Listen to this article : 

 

The European Central Bank has just announced its intention to issue new banknotes, this time representing natural persons, “so that they speak to Europeans of all ages and backgrounds”. To choose the banknotes, the ECB launched a selection process involving digital experts, historians, artists from 19 countries, and citizens’ groups. A dozen characters will be chosen in 2024, and the banknotes will be ready two years later.

The idea is a good one: nothing is sadder than the bridges and lines that disfigure our tickets today. It is, however, a strange initiative at a time when physical money is set to disappear, even in Germany where banknotes are still widely used, and when digital currencies are appearing, which the ECB is developing.

However, the exercise opens up a fascinating reflection on the identity of the continent.

If it is really a question of speaking to “Europeans of all ages and backgrounds”, it would be necessary to produce many different banknotes, with many different effigies, for each age and each background, because there is absolutely no honourable European personality who meets all these criteria: obviously, no one would want any of the dictators, whom everyone knows, who have bloodied the continent, and no one else is known to all.

In order to choose the most suitable ones, one could, for example, decide to issue different banknotes every year, like European film or song stars, among the most distributed in the year. However, because of the time it takes to manufacture and secure the banknotes, each year we would have banknotes bearing the image of stars who are sometimes already forgotten. And the notes are intended to remain in circulation for decades, which would make the exercise ridiculous.

It is therefore preferable to stick to the sure values, those that have embodied Europe for centuries.  At least that of the Union, within its current borders, which deprive us of many talents.

But in what fields? Economists? Too conflicting. Politicians? Too questionable. Artists, scientists, philosophers. Certainly. And even if most of them are not known to “all ages and all walks of life”, this would be an opportunity to make them known and thus build a European pantheon.

Then comes the final difficulty: how to fulfil the criteria of gender and geographical origin? This is obviously impossible. And yet, if a choice has to be made, here are my twelve today:

Aristotle (384-322BC): Greek philosopher, physician, tutor to Alexander, from whom the bulk of the Western scientific method derives,

Hildegard of Bingen (1098- 1179), German, creator of a religious order, composer of music, writer, diplomat, respected enough to mediate a major conflict between the Pope and the Emperor

Giordano Bruno (1548- 1600): immense Italian writer, inspiration for Shakespeare, visionary, who died at the stake in Rome, on the Pope’s orders, for having dared to proclaim that the solar system was part of a galaxy, which was only one galaxy among others.
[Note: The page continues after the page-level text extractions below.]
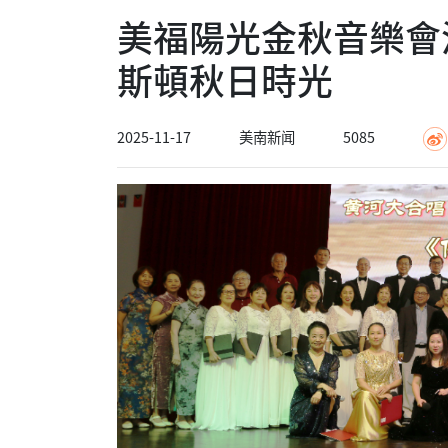
美福陽光金秋音樂會
斯頓秋日時光
2025-11-17
美南新闻
5085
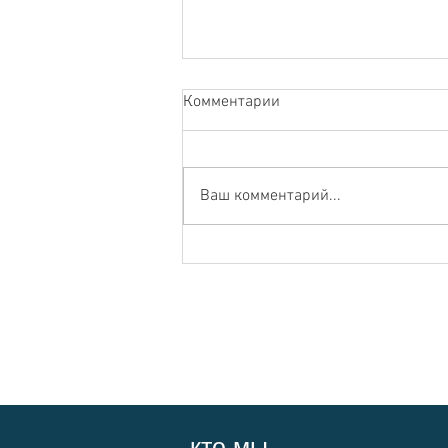
Комментарии
Ваш комментарий...
Почему экономия воды не
решит проблему ее нехватки
кто мы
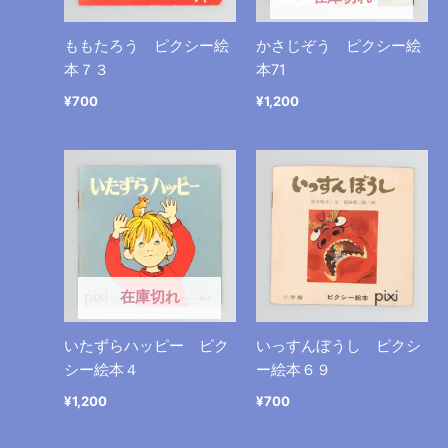
ももたろう ピクシー絵
かさじぞう ピクシー絵
本７３
本71
¥
700
¥
1,200
在庫切れ
いたずらハッピー ピク
いっすんぼうし ピクシ
シー絵本４
ー絵本６９
¥
1,200
¥
700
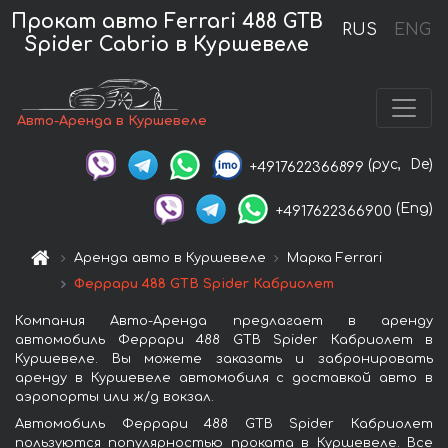
Прокат авто Ferrari 488 GTB
RUS
ENG
Spider Cabrio в Куршевеле
Авто-Аренда в Куршевеле
(рус,
De)
+4917622366899
(Eng)
+4917622366900
Аренда авто в Куршевеле
Марка Ferrari
Феррари 488 GTB Spider Кабриолет
Компания Авто-Аренда предлагает в аренду
автомобиль Феррари 488 GTB Spider Кабриолет в
Куршевеле. Вы можете заказать и забронировать
аренду в Куршевеле автомобиля с доставкой авто в
аэропорты или ж/д вокзал.
Автомобиль Феррари 488 GTB Spider Кабриолет
пользуются популярностью проката в Куршевеле. Все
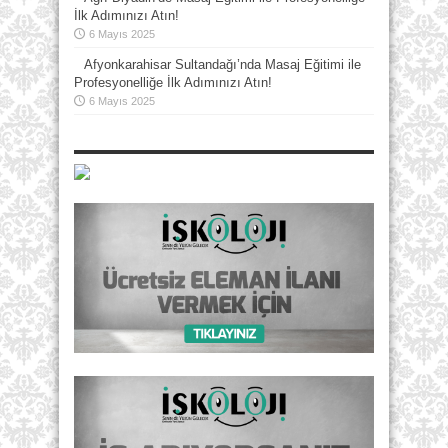
İlk Adımınızı Atın!
6 Mayıs 2025
Afyonkarahisar Sultandağı’nda Masaj Eğitimi ile
Profesyonelliğe İlk Adımınızı Atın!
6 Mayıs 2025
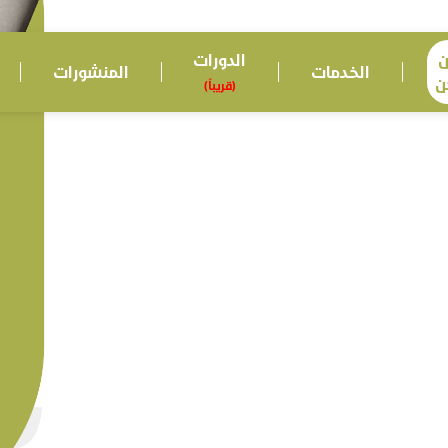
ن
الدورات
الخدمات
المنشورات
ن
(قريباً)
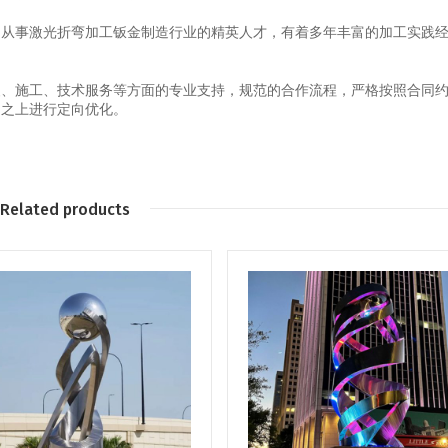
期从事激光折弯加工钣金制造行业的精英人才，有着多年丰富的加工实践
装、施工、技术服务等方面的专业支持，规范的合作流程，严格按照合同
础之上进行定向优化。
Related products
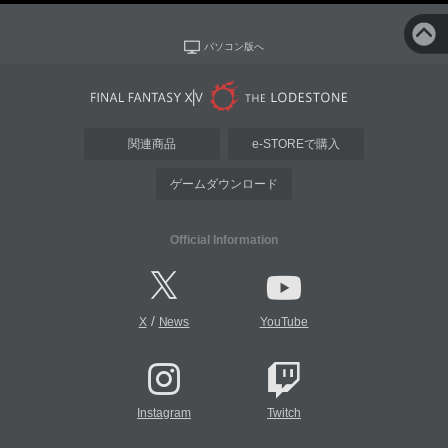
パソコン版へ
関連商品
e-STOREで購入
ゲームダウンロード
Official Information
/
X
News
YouTube
Instagram
Twitch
Marie Curie (1867-1934): physicist and chemist of genius, both Polish and French, twice Nobel Prize winner for discovering new elements in nature with amazing properties.

Marlene Dietrich (1901-1992), born German, became American and died in Paris, because she embodies, among others, the cinema and the Resistance

Olympe de Gouges (1748-1793): French and pioneer of women’s rights, who paid with her life.

Anne Frank (1929-1945): without needing to be reminded of her fate and the universality of her message

Hilma af Klint (1862-1944): an immense Swedish painter, a pioneer of abstract art, totally unknown until very recently and who could represent here all the forgotten female artists.

Wolfgang Amadeus Mozart (1756-1791), of course, because nothing is more European than his music.

Pablo Picasso (1881-1973): both Spanish and French, a universal genius, who says better than any other that the genius of Europe lies in the refusal of borders between genres and people.

Ibn Rushd (1126-1198): an immense Spanish philosopher, a Muslim, at the origin of the rehabilitation of scientific thought in Europe.

Leonardo da Vinci (1452-1519): absolute genius, probably the best known of all in the world, also a migrant, at the end of his life.

From this impossible exercise, which everyone can attempt, we will remember above all the immensity of the treasures of art and thought accumulated by Europe and the sum of forgotten, trampled and lost talents, which we must now protect and welcome. In any case, those I chose were all rebels and that is how I love Europe.